[[ ENTRIES PROVIDED open ]]

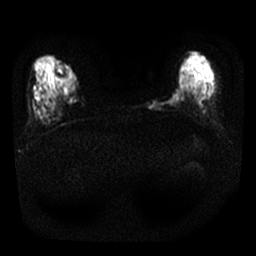
Breast MRI, one axial slice; slice 6 of 24 in the series (ordered by position); diffusion-weighted series; image 2 of 4 stored at this slice position (different b-values; order by instance number); 1.5 T; 4 mm slice thickness; 256 × 256 image matrix, field of view 300 × 300 mm. Female patient.
Structures marked on this image (outlined manually by an expert reader):
- tumour on diffusion-weighted imaging: bounding box (x1, y1, x2, y2) in pixels: (148, 87, 181, 109)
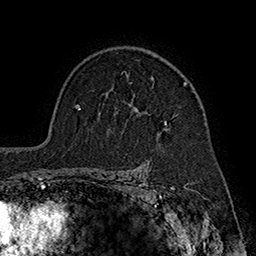
Breast MRI (dynamic contrast-enhanced), one axial slice; position 126 of 160 along the scan axis; cropped to one breast; dynamic contrast-enhanced series, time point 2 of 7 at this slice position (early post-contrast); 1.5 T; TE 2.8 ms, TR 5.4 ms; 1 mm slice thickness; 256 × 256 image matrix, field of view 180 × 180 mm. Female patient.
Outlined on this slice (semi-automatically segmented with operator editing):
- enhancing-tissue mask used for the functional tumour volume (all voxels passing the contrast-enhancement thresholds inside the analysis volume; usually the tumour): bounding box <122,72,188,124> (left, top, right, bottom; pixels)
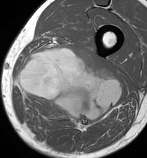
MRI of an extremity soft-tissue mass, one axial slice; position 47 of 86 along the scan axis; MR volume resampled by the dataset authors to the PET/CT grid (not the native acquisition matrix); 3.27 mm slice thickness; 147 × 158 image matrix. Male patient. From the clinical record (not read from this slice): histological type: undifferentiated pleomorphic liposarcoma; grade: high; site of the primary tumour: left thigh.
Annotated regions visible in this slice (expert contour drawn on MRI and transferred to this co-registered scan by the dataset authors):
- gross tumour volume including surrounding oedema: bounding box (x1, y1, x2, y2) in pixels: (14, 44, 124, 130)
- gross tumour volume (mass): (16, 44, 124, 130)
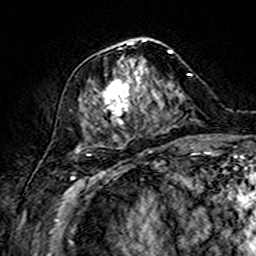
Breast MRI (dynamic contrast-enhanced), one axial slice; slice 64 of 160 in the series (ordered by position); cropped to one breast; dynamic contrast-enhanced series, time point 2 of 7 at this slice position (early post-contrast); 3 T; TE 4.6 ms, TR 7.4 ms; 1 mm slice thickness; 256 × 256 image matrix, field of view 144 × 144 mm. Female patient.
Structures marked on this image (semi-automatic segmentation, software-assisted and operator-edited):
- enhancing-tissue mask used for the functional tumour volume (all voxels passing the contrast-enhancement thresholds inside the analysis volume; usually the tumour): box from (x=78, y=38) to (x=173, y=147) px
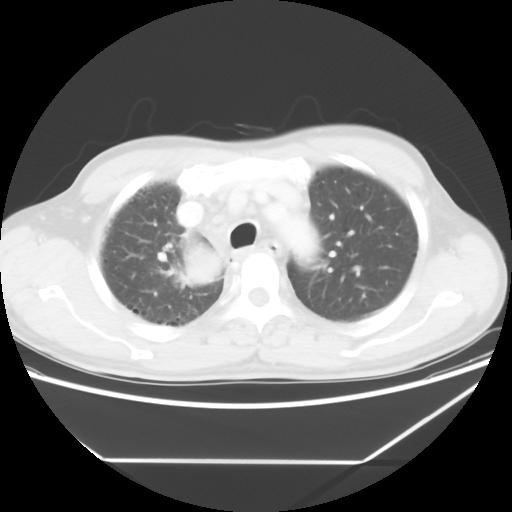
Chest CT, one axial slice; position 47 of 60 along the scan axis; reconstruction kernel STANDARD; 120 kVp; lung window (W 1500 / L -600 HU); 5 mm slice thickness; 512 × 512 image matrix. Male patient, age 58 years. Case-level facts recorded for this patient, not image findings: clinical TNM (as recorded): T2 N2 M0.
Outlined on this slice (bounding box drawn by a radiologist):
- lung tumour (recorded histology: squamous cell carcinoma): bounding box [x1, y1, x2, y2] px = [166, 241, 225, 298]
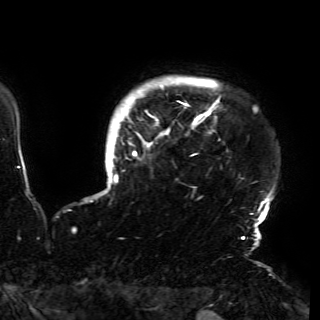
Breast MRI (dynamic contrast-enhanced), one axial slice; position 141 of 150 along the scan axis; cropped to one breast; dynamic contrast-enhanced series, time point 2 of 6 at this slice position (early post-contrast); 3 T; TE 4.2 ms, TR 7.9 ms; 320 × 320 image matrix. Female patient.
Structures marked on this image (semi-automatically segmented with operator editing):
- enhancing-tissue mask used for the functional tumour volume (all voxels passing the contrast-enhancement thresholds inside the analysis volume; usually the tumour): bounding box [x1, y1, x2, y2] px = [104, 85, 270, 230]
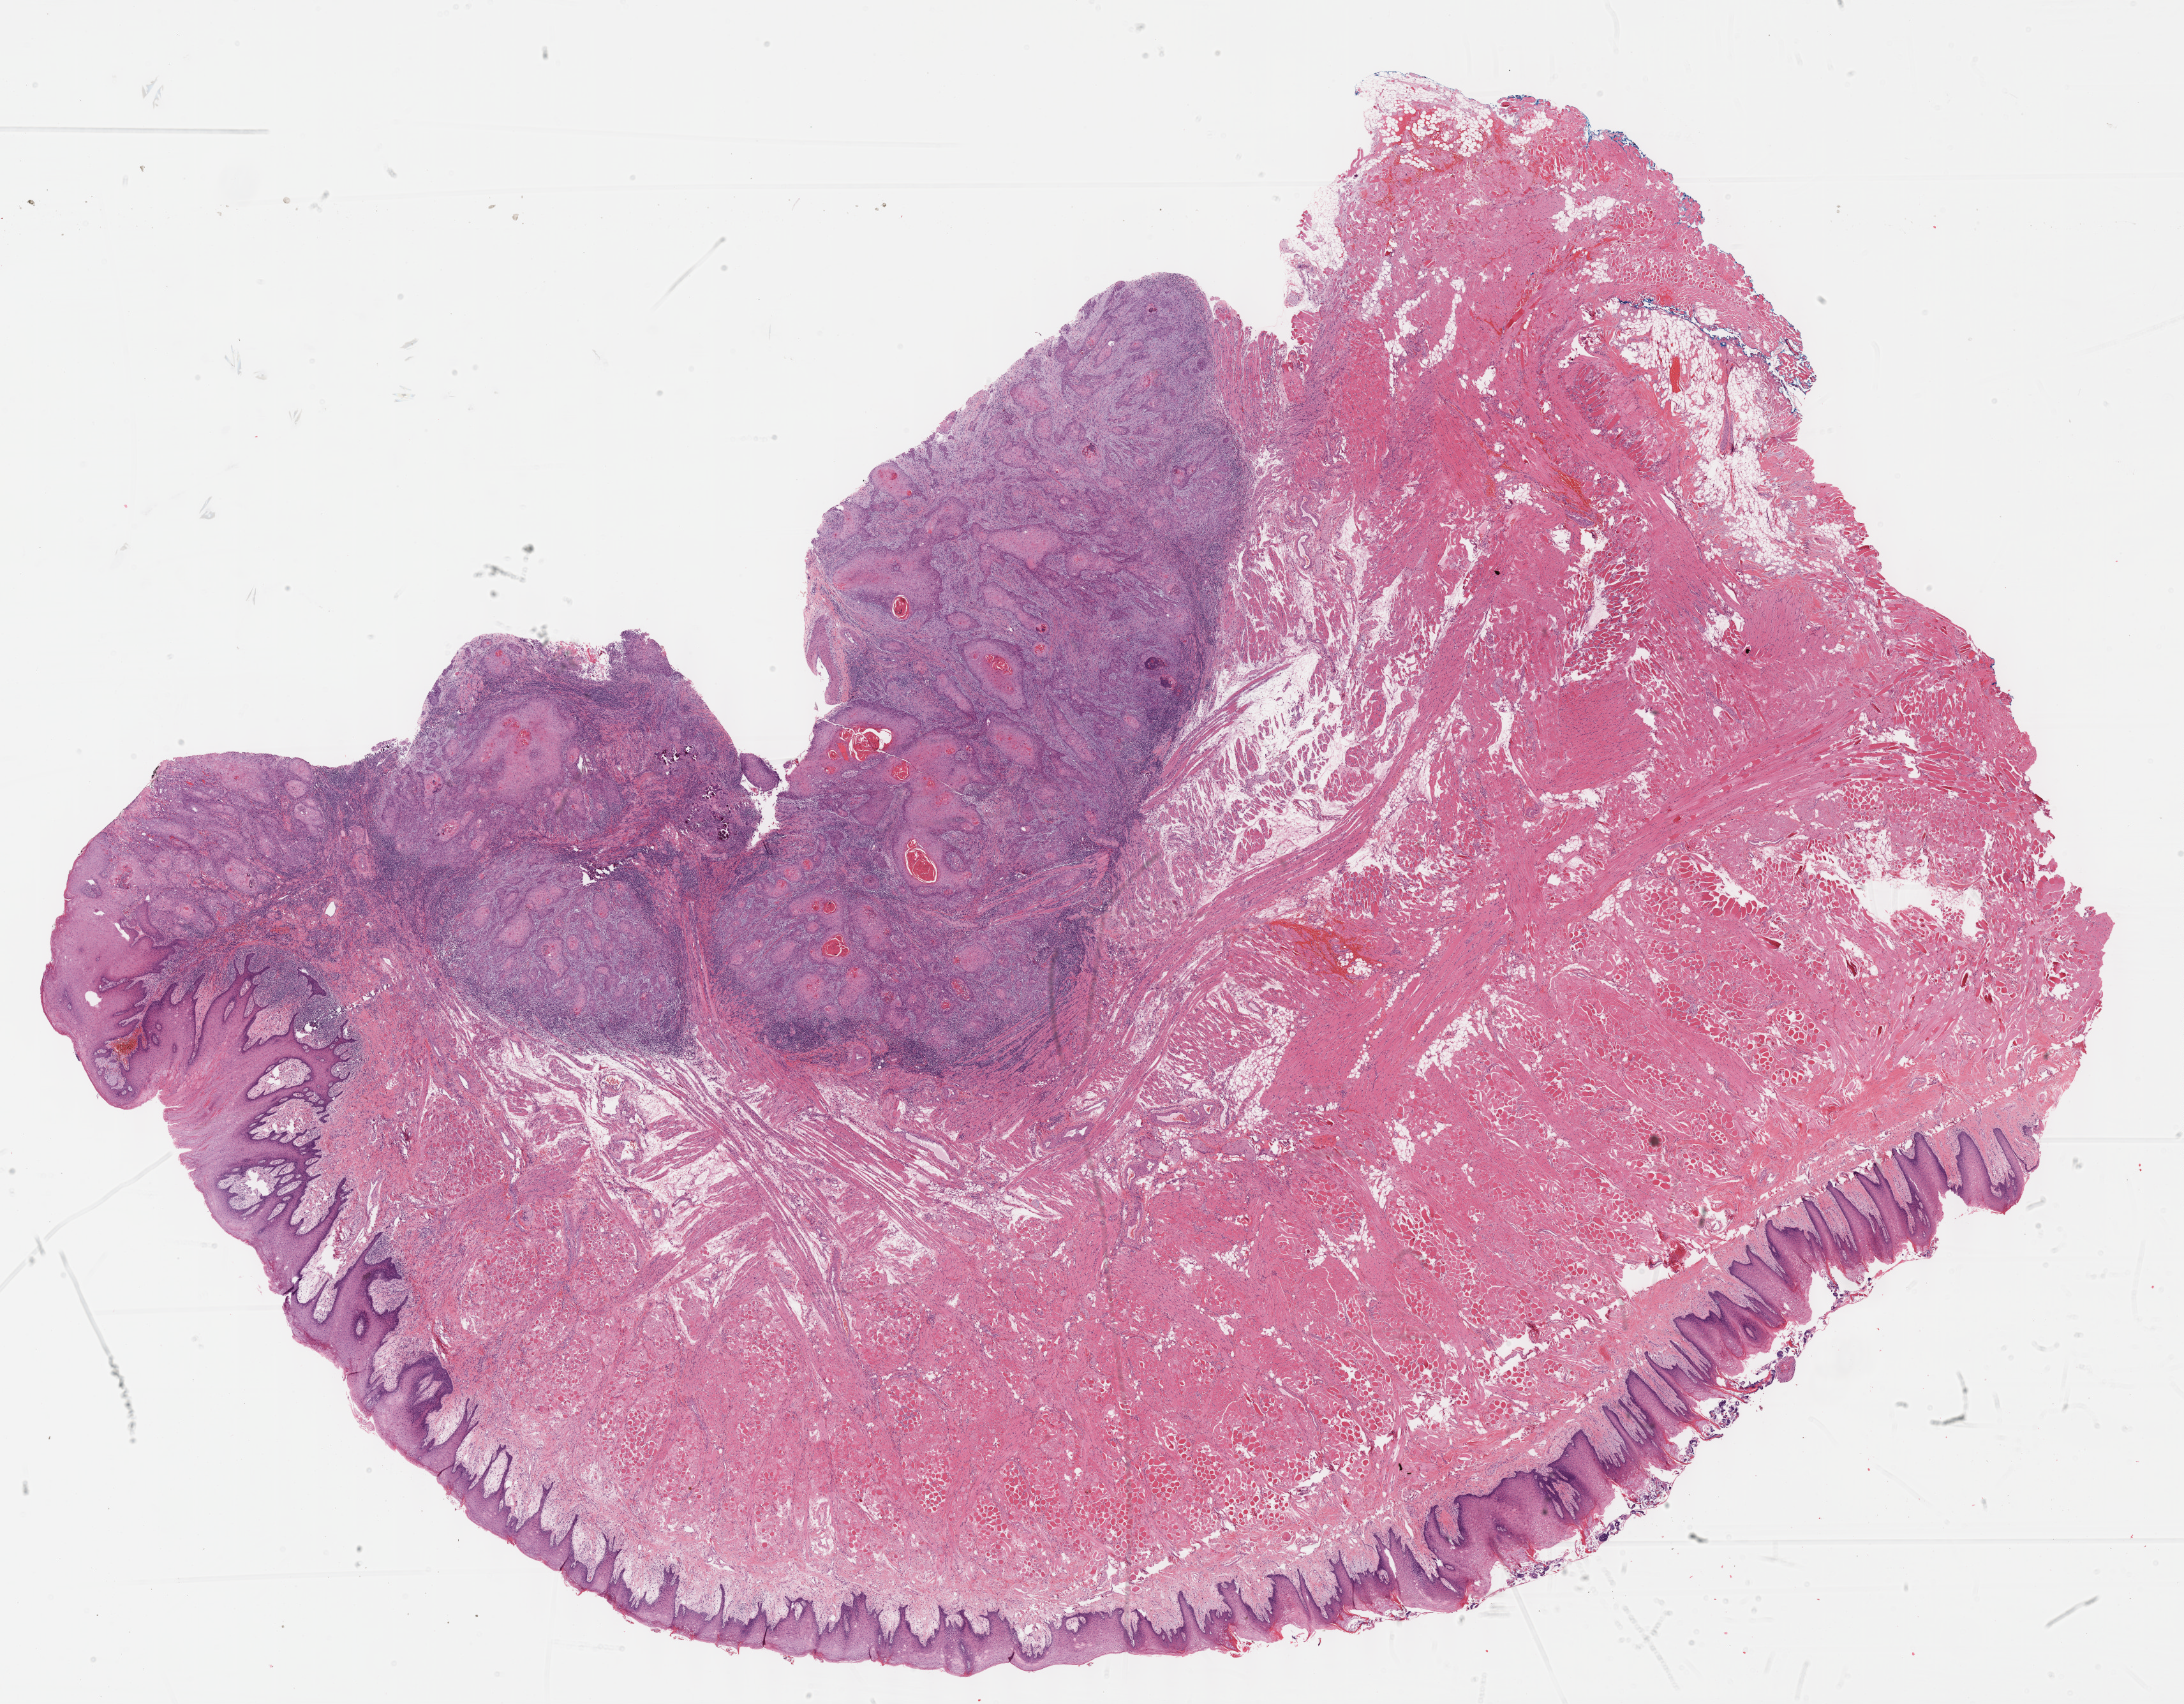
Whole-slide histology image, H&E-stained — shown as a low-resolution overview of the whole scanned area (about 27.7 x 21.6 mm); formalin-fixed paraffin-embedded (FFPE) diagnostic section; head and neck, primary tumour sample. Female patient; age at initial diagnosis 69 years. Histologic grade: G2 (moderately differentiated).
- TNM: T2 N0
- histologic diagnosis: Squamous cell carcinoma, NOS (tongue, NOS)
- AJCC pathologic stage: II (7th edition)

[[ ENTRIES PROVIDED closed ]]

* WORK TO COMPLETE
Across the records, count each line that holds the string "enhanced". Respond with the number only.

* OUTPUT OF THE EXERCISE
3